**Problem to solve**
Can you pull out every line of text from all the items below, word for word, and leave the pictures out?

[Dataset entries]
***
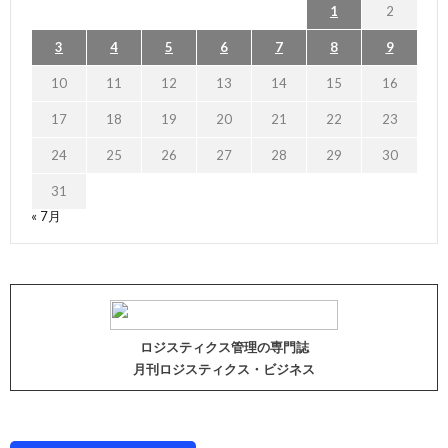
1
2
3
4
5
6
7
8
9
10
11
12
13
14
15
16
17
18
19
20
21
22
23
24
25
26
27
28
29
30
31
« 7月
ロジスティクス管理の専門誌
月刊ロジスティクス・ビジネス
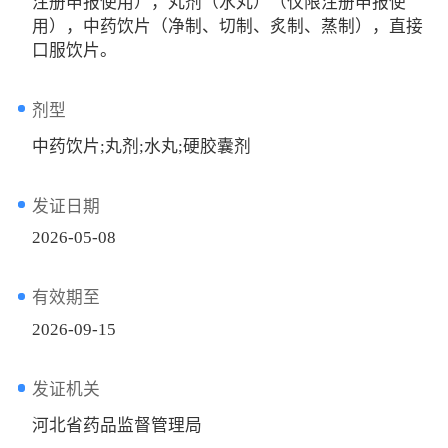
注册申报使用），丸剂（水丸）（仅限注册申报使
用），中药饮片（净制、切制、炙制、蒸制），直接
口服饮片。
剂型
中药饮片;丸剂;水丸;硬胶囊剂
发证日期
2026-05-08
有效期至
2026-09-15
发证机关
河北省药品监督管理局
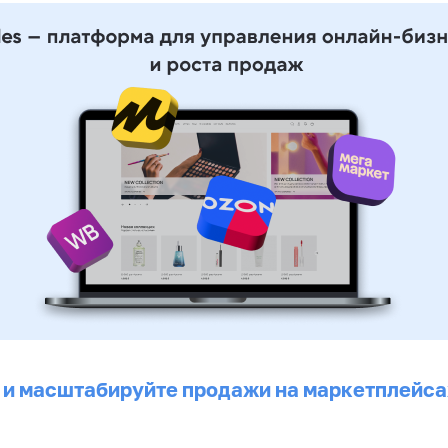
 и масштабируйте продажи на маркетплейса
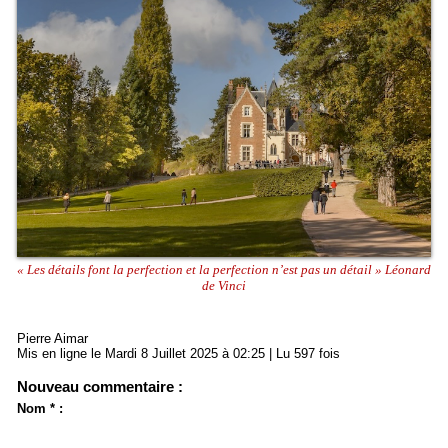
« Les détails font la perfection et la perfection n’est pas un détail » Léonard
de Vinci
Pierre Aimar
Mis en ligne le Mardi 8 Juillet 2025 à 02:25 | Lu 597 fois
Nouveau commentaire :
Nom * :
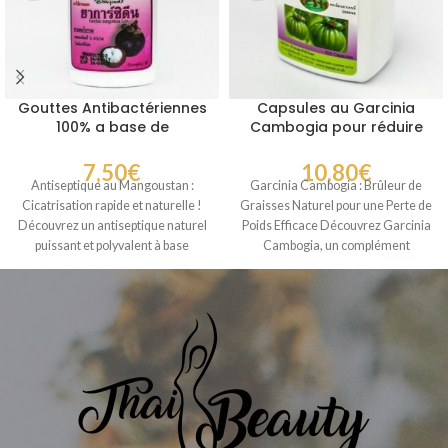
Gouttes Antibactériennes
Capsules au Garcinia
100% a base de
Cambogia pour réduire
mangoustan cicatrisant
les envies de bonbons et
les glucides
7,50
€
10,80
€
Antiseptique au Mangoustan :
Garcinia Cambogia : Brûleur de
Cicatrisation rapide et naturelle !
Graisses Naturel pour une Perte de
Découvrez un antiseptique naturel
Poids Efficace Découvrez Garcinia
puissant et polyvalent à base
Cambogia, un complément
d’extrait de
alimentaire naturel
***
**Output of the task**
1
2
3
4
5
6
7
8
9
10
11
12
13
14
15
16
17
18
19
20
21
22
23
24
25
26
27
28
29
30
31
« 7月
ロジスティクス管理の専門誌
月刊ロジスティクス・ビジネス
注册申报使用），丸剂（水丸）（仅限注册申报使
用），中药饮片（净制、切制、炙制、蒸制），直接
口服饮片。
剂型
中药饮片;丸剂;水丸;硬胶囊剂
发证日期
2026-05-08
有效期至
2026-09-15
发证机关
河北省药品监督管理局
 и масштабируйте продажи на маркетплейса
« Les détails font la perfection et la perfection n’est pas un détail » Léonard
de Vinci
Pierre Aimar
Mis en ligne le Mardi 8 Juillet 2025 à 02:25 | Lu 597 fois
Nouveau commentaire :
Nom * :
Gouttes Antibactériennes
Capsules au Garcinia
100% a base de
Cambogia pour réduire
mangoustan cicatrisant
les envies de bonbons et
les glucides
7,50
€
10,80
€
Antiseptique au Mangoustan :
Garcinia Cambogia : Brûleur de
Cicatrisation rapide et naturelle !
Graisses Naturel pour une Perte de
Découvrez un antiseptique naturel
Poids Efficace Découvrez Garcinia
puissant et polyvalent à base
Cambogia, un complément
d’extrait de
alimentaire naturel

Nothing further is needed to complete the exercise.